That Four - Letter Word

That Four - Letter Word

As soon as upon a time, the philosophy of love was a superb topic for the man of ideas, like Erich Fromm or C. S. Lewis. In recent years, the topic has been relegated to self-help, a style that many distrust for its propensity to suggest easy solutions the place there are none. Self-help has its uses, however: it neatly undoes the facile ideas of left (we're energyless victims) and proper (we've got total company in our lives) alike, and it offers the calming reassurance that others out there are as messed up as you are.

Now comes the feminist cultural critic Bell Hooks with her new book of essays, ''All About Love,'' written in a didactic style that may merge ethical philosophy with self-help. It's a warm affirmation that love is possible and an assault on the culture of narcissism and link selfishness. ''We yearn to finish the lovelessness that is so pervasive in our society,'' she writes. ''This book tells us easy methods to return to love.''

Her finest points are simple ones. Community -- extended household, inventive or political collaboration, mateship -- is as essential because the couple or the nuclear family; love is an art that entails work, not just the thrill of attraction; desire may rely on illusion, however love comes solely through painful truth-telling; work and money have replaced the values of love and group, and this should be reversed.

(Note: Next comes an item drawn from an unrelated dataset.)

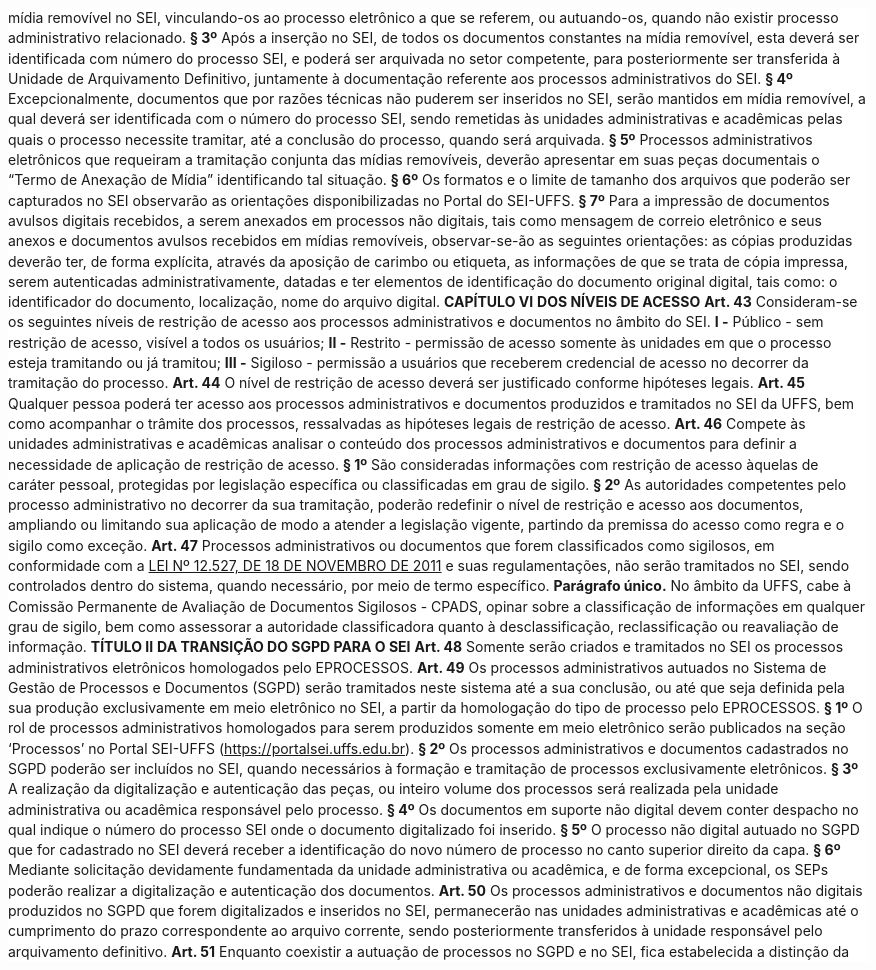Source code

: mídia removível no SEI, vinculando-os ao processo eletrônico a que se referem, ou autuando-os, quando não existir processo administrativo relacionado. **§ 3º** Após a inserção no SEI, de todos os documentos constantes na mídia removível, esta deverá ser identificada com número do processo SEI, e poderá ser arquivada no setor competente, para posteriormente ser transferida à Unidade de Arquivamento Definitivo, juntamente à documentação referente aos processos administrativos do SEI. **§ 4º** Excepcionalmente, documentos que por razões técnicas não puderem ser inseridos no SEI, serão mantidos em mídia removível, a qual deverá ser identificada com o número do processo SEI, sendo remetidas às unidades administrativas e acadêmicas pelas quais o processo necessite tramitar, até a conclusão do processo, quando será arquivada. **§ 5º** Processos administrativos eletrônicos que requeiram a tramitação conjunta das mídias removíveis, deverão apresentar em suas peças documentais o “Termo de Anexação de Mídia” identificando tal situação. **§ 6º** Os formatos e o limite de tamanho dos arquivos que poderão ser capturados no SEI observarão as orientações disponibilizadas no Portal do SEI-UFFS. **§ 7º** Para a impressão de documentos avulsos digitais recebidos, a serem anexados em processos não digitais, tais como mensagem de correio eletrônico e seus anexos e documentos avulsos recebidos em mídias removíveis, observar-se-ão as seguintes orientações: as cópias produzidas deverão ter, de forma explícita, através da aposição de carimbo ou etiqueta, as informações de que se trata de cópia impressa, serem autenticadas administrativamente, datadas e ter elementos de identificação do documento original digital, tais como: o identificador do documento, localização, nome do arquivo digital.   **CAPÍTULO VI**  **DOS NÍVEIS DE ACESSO**    **Art. 43** Consideram-se os seguintes níveis de restrição de acesso aos processos administrativos e documentos no âmbito do SEI. **I -** Público - sem restrição de acesso, visível a todos os usuários; **II -** Restrito - permissão de acesso somente às unidades em que o processo esteja tramitando ou já tramitou; **III -** Sigiloso - permissão a usuários que receberem credencial de acesso no decorrer da tramitação do processo.   **Art. 44** O nível de restrição de acesso deverá ser justificado conforme hipóteses legais.   **Art. 45** Qualquer pessoa poderá ter acesso aos processos administrativos e documentos produzidos e tramitados no SEI da UFFS, bem como acompanhar o trâmite dos processos, ressalvadas as hipóteses legais de restrição de acesso.   **Art. 46** Compete às unidades administrativas e acadêmicas analisar o conteúdo dos processos administrativos e documentos para definir a necessidade de aplicação de restrição de acesso. **§ 1º** São consideradas informações com restrição de acesso àquelas de caráter pessoal, protegidas por legislação específica ou classificadas em grau de sigilo. **§ 2º** As autoridades competentes pelo processo administrativo no decorrer da sua tramitação, poderão redefinir o nível de restrição e acesso aos documentos, ampliando ou limitando sua aplicação de modo a atender a legislação vigente, partindo da premissa do acesso como regra e o sigilo como exceção.   **Art. 47** Processos administrativos ou documentos que forem classificados como sigilosos, em conformidade com a [LEI Nº 12.527, DE 18 DE NOVEMBRO DE 2011](http://www.planalto.gov.br/ccivil_03/_ato2011-2014/2011/lei/l12527.htm)  e suas regulamentações, não serão tramitados no SEI, sendo controlados dentro do sistema, quando necessário, por meio de termo específico. **Parágrafo único.** No âmbito da UFFS, cabe à Comissão Permanente de Avaliação de Documentos Sigilosos - CPADS, opinar sobre a classificação de informações em qualquer grau de sigilo, bem como assessorar a autoridade classificadora quanto à desclassificação, reclassificação ou reavaliação de informação.   **TÍTULO II**  **DA TRANSIÇÃO DO SGPD PARA O SEI**    **Art. 48** Somente serão criados e tramitados no SEI os processos administrativos eletrônicos homologados pelo EPROCESSOS.   **Art. 49** Os processos administrativos autuados no Sistema de Gestão de Processos e Documentos (SGPD) serão tramitados neste sistema até a sua conclusão, ou até que seja definida pela sua produção exclusivamente em meio eletrônico no SEI, a partir da homologação do tipo de processo pelo EPROCESSOS. **§ 1º** O rol de processos administrativos homologados para serem produzidos somente em meio eletrônico serão publicados na seção ‘Processos’ no Portal SEI-UFFS (https://portalsei.uffs.edu.br). **§ 2º** Os processos administrativos e documentos cadastrados no SGPD poderão ser incluídos no SEI, quando necessários à formação e tramitação de processos exclusivamente eletrônicos. **§ 3º** A realização da digitalização e autenticação das peças, ou inteiro volume dos processos será realizada pela unidade administrativa ou acadêmica responsável pelo processo. **§ 4º** Os documentos em suporte não digital devem conter despacho no qual indique o número do processo SEI onde o documento digitalizado foi inserido. **§ 5º** O processo não digital autuado no SGPD que for cadastrado no SEI deverá receber a identificação do novo número de processo no canto superior direito da capa. **§ 6º** Mediante solicitação devidamente fundamentada da unidade administrativa ou acadêmica, e de forma excepcional, os SEPs poderão realizar a digitalização e autenticação dos documentos.   **Art. 50** Os processos administrativos e documentos não digitais produzidos no SGPD que forem digitalizados e inseridos no SEI, permanecerão nas unidades administrativas e acadêmicas até o cumprimento do prazo correspondente ao arquivo corrente, sendo posteriormente transferidos à unidade responsável pelo arquivamento definitivo.   **Art. 51** Enquanto coexistir a autuação de processos no SGPD e no SEI, fica estabelecida a distinção da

In Hooks's view, ladies have little hope of happiness in a brutal culture in which they are blindsided because ''most men use psychological terrorism as a way to subordinate ladies,'' whom they keep around ''to deal with all their needs.'' Males are raised to be ''more concerned about sexual efficiency and sexual satisfaction than whether or not they're capable of giving and receiving love.'' Many men ''will, at times, select to silence a companion with violence somewhat than witness emotional vulnerability'' and ''often flip away from real love and choose relationships in which they can be emotionally withholding when they feel prefer it however still obtain love from someone else.'' Ladies are additionally afraid of intimacy but ''focus more on discovering a accomplice,'' regardless of quality. The result is ''a gendered arrangement in which males are more more likely to get their emotional needs met while women will probably be deprived. . . . Males are given an advantage that neatly coincides with the patriarchal insistence that they are superior and therefore better suited to rule others.'' Males must study generosity and ''the enjoyment that comes from service.''

Hooks contends that she and her lengthy-time period boyfriends have been foiled by ''patriarchal thinking'' and sexist gender roles and never had a chance. She is true that many women and men, homosexual and straight, nonetheless fall into traditional traps, but she does not spend much time on why some dive into them, nor does she consider that such will not be everyone's fate. She takes her expertise, neatly elides her own position in shaping it, universalizes and transliterates her frustrations into pop sociology.

Hooks's ideals for love, her ''new visions,'' sound good, but there is something sterile and summary about them. The inventive methods the mind has to console itself, the fact that relationships don't grant bliss and perfection, the important impossibility of satisfaction, how desire can conquer the will -- to Hooks, these are however cynical delusions that will probably be thrust aside in a courageous new world ready ''to affirm mutual love between free girls and free men.''

Her invocation of master rhetoricians like Martin Luther King Jr. and Thomas Merton throws into painful aid the strange Pollyanna quality of her prose; it is tough to imagine both of them starting a paragraph, as she does, with ''After I first began to speak publicly about my dysfunctional family, my mom was enraged.'' She ends the book as Sleeping Magnificence, awaiting ''the love that is promised'' and talking to angels somewhat than real people. Her book confirms fears about why jargon and prefabricated ideas, together with id politics and self-assist, so typically flatten expertise into cliché. Emotional waters run deep and wide. When one cannot navigate them, it's attainable to take refuge in a shallow, sentimental idealism.